Given data:
##########
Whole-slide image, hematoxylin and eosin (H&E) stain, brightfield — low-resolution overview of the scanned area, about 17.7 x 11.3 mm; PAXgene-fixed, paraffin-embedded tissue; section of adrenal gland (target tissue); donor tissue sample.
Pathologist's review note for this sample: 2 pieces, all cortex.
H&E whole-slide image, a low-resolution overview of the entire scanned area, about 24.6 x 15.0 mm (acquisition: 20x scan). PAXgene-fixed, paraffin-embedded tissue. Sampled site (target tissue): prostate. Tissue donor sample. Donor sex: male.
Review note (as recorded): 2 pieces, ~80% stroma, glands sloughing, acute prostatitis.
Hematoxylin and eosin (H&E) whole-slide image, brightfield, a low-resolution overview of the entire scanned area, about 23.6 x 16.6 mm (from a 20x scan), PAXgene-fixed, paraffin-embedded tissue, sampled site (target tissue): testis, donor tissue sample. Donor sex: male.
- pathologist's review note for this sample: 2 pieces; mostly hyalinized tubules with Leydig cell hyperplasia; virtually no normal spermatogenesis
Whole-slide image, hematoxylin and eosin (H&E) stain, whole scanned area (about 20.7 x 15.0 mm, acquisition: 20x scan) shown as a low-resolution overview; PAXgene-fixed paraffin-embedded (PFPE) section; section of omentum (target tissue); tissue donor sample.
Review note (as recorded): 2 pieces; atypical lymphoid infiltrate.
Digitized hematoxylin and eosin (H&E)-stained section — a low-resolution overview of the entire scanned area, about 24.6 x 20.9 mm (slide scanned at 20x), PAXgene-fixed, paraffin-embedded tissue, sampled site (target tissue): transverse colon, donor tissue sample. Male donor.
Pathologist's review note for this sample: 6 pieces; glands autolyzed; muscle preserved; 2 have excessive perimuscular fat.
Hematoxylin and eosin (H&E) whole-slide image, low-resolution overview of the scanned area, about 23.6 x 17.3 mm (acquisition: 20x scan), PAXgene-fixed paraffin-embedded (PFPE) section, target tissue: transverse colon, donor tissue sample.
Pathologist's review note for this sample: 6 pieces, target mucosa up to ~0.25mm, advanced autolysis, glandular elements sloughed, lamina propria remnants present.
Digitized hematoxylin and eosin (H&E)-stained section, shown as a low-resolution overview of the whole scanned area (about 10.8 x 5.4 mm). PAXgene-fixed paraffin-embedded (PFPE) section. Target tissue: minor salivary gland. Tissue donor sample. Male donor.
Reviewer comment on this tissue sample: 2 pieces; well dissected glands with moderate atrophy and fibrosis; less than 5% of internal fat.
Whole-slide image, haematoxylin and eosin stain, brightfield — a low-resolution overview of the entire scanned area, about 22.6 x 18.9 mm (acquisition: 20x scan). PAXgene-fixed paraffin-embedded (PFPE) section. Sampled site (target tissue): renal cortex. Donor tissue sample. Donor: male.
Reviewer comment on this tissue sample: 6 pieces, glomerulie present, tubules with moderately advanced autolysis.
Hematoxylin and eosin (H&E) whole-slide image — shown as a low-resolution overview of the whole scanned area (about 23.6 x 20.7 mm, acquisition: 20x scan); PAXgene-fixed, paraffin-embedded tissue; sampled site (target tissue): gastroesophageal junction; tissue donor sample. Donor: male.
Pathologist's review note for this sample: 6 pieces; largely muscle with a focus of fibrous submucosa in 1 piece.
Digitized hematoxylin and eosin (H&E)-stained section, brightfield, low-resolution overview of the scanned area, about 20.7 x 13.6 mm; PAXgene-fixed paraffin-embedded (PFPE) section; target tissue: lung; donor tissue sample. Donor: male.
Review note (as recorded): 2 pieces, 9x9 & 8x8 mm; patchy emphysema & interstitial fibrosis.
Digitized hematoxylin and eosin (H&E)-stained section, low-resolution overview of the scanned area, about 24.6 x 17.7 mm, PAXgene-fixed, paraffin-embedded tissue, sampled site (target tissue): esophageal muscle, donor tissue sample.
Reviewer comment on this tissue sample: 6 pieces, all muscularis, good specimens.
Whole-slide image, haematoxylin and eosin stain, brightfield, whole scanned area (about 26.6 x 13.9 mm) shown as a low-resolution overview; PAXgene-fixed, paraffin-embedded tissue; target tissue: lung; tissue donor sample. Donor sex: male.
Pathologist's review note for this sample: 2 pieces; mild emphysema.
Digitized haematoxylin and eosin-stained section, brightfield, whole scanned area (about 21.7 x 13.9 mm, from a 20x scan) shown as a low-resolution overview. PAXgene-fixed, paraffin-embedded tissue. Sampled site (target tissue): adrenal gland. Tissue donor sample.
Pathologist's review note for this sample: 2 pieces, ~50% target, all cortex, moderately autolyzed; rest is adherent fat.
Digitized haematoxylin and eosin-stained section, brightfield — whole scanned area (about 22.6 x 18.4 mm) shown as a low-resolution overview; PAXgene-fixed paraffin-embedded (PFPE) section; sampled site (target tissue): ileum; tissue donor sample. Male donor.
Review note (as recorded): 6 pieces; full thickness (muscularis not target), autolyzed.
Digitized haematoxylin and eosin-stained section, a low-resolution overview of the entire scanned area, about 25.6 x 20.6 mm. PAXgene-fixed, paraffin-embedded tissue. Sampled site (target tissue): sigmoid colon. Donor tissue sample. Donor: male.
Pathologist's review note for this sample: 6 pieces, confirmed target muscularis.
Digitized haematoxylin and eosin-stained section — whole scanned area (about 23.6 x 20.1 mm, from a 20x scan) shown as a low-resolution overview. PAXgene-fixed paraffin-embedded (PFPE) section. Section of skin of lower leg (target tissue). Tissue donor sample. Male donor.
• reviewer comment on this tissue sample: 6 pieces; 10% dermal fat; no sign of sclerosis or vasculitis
##########
Instructions for the task:
What is asked for is an exact copy of the lines above from the one containing "Pathologist's review note for this sample: 6 pieces; glands" through the one containing "Pathologist's review note for this sample: 6 pieces, target", and only those.

Response to this exercise:
Pathologist's review note for this sample: 6 pieces; glands autolyzed; muscle preserved; 2 have excessive perimuscular fat.
Hematoxylin and eosin (H&E) whole-slide image, low-resolution overview of the scanned area, about 23.6 x 17.3 mm (acquisition: 20x scan), PAXgene-fixed paraffin-embedded (PFPE) section, target tissue: transverse colon, donor tissue sample.
Pathologist's review note for this sample: 6 pieces, target mucosa up to ~0.25mm, advanced autolysis, glandular elements sloughed, lamina propria remnants present.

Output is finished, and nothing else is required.